### Required tasks
1 - Reproduce the passage of the blog post on women's Covid-related job losses that begins at "covid stat inequality" and stops after "the global economy.".
2 - Carry on the blog post about women's Covid-related job losses from its last sentence.

### Document segment
____
Oxfam Ireland Homepage
  • 4 mins read time
  • Published: 29th April 2021
  • Blog by Joanne O'Connor

Women bear $800bn brunt of Covid-related job losses

Few people have avoided the impacts of the Covid-19 pandemic. Unfortunately, as is often the case in humanitarian crises, it is women who have paid the highest price.

Last year, Covid-19 cost women at least $800 billion – the combined GDP of 98 countries – in lost income. Globally, women lost more than 64 million jobs, a five percent loss compared to 3.9 percent for men.

But while women were losing money, companies like Amazon were thriving. The company gained $700 billion on the markets in 2020, while women’s $800 billion losses also top the $721.5 billion that the US government spent on the world’s largest defence budget.

Around the world, women are overrepresented in low-paid, precarious sectors such as retail, tourism and food services – industries that have been hardest hit by the pandemic. Most women across South Asia, Sub-Saharan Africa and Latin America work in informal employment. They also make up roughly 70 percent of the world’s health and social care workforce – essential but often poorly paid jobs that put them at greater risk from Covid-19.  

covid stat inequality

Across the globe, women have been more likely than men to drop out of the workforce or reduce their hours during the pandemic, predominantly due to care responsibilities. Even before the virus struck, women and girls put in 12.5 billion hours of unpaid care work every day, contributing at least $10.8 trillion a year – more than three times the size of the global tech industry – to the global economy.
____
### Data listing
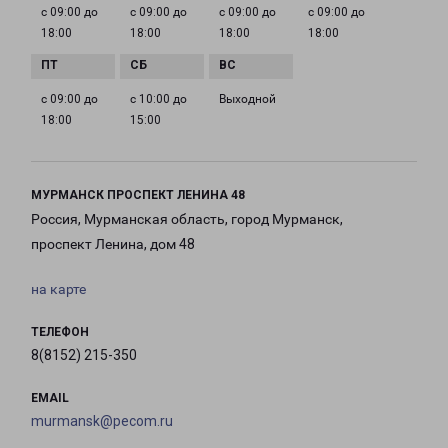
с 09:00 до
с 09:00 до
с 09:00 до
с 09:00 до
18:00
18:00
18:00
18:00
с 09:00 до
с 10:00 до
Выходной
18:00
15:00
МУРМАНСК ПРОСПЕКТ ЛЕНИНА 48
Россия, Мурманская область, город Мурманск,
проспект Ленина, дом 48
на карте
ТЕЛЕФОН
8(8152) 215-350
EMAIL
murmansk@pecom.ru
____
### Answers
1 -
covid stat inequality

Across the globe, women have been more likely than men to drop out of the workforce or reduce their hours during the pandemic, predominantly due to care responsibilities. Even before the virus struck, women and girls put in 12.5 billion hours of unpaid care work every day, contributing at least $10.8 trillion a year – more than three times the size of the global tech industry – to the global economy.

2 -
“Economic fallout from the Covid-19 pandemic is having a harsher impact on women, who are disproportionately represented in sectors offering low wages, few benefits and the least secure jobs.” said Jim Clarken, Chief Executive of Oxfam Ireland.

“This conservative estimate doesn’t even include wages lost by the millions of women working in the informal economy – domestic workers, market vendors and garment workers – who have been sent home or whose hours and wages have been drastically cut.”

Shahida Akter Lucky (25), an unemployed domestic worker in Dhaka, Bangladesh, holds her baby son as she queues for a food parcel from Oxfam. Photo: Fabeha Monir/Oxfam

Although some governments have taken positive measures to address women’s economic and social security the response remains grossly insufficient. Only 11 countries have introduced shorter or flexible work arrangements for workers with care responsibilities, while 36 have strengthened family and paid sick leave for parents and caregivers.

“Even before the virus struck, the responsibility for caring in Ireland was deeply gendered and severely unbalanced. Last year, Oxfam Ireland estimated that women’s unpaid care work contributes at least €24 billion to the Irish economy every year – the equivalent of 12.3 percent of the entire annual economy,” added Mr Clarken.

For women in every country on every continent, along with losing income, the demands of unpaid care work have rapidly increased. As care needs spiked during the pandemic, women —the shock absorbers of our societies— have stepped in to fill the gap, an expectation so often imposed by sexist social norms.

The effects of these dramatic changes will be unevenly felt for years to come. An additional 47 million women worldwide are expected to fall into extreme poverty in 2021. According to the World Economic Forum, closing the global gender gap has increased by a generation from 99.5 years to 135.6 years due to negative outcomes for women in 2020.

“As we move from emergency measures to long-term recovery, our government must seize this opportunity to build a more equal, inclusive economy for everyone living in Ireland. Our Citizens’ Assembly has laid out what needs to be done for gender equality – offering concrete actions across politics and leadership, caregiving and childcare, domestic, sexual and gender-based violence, pay and the workplace, social protection, as well reforming the Constitution,” Mr Clarken explained.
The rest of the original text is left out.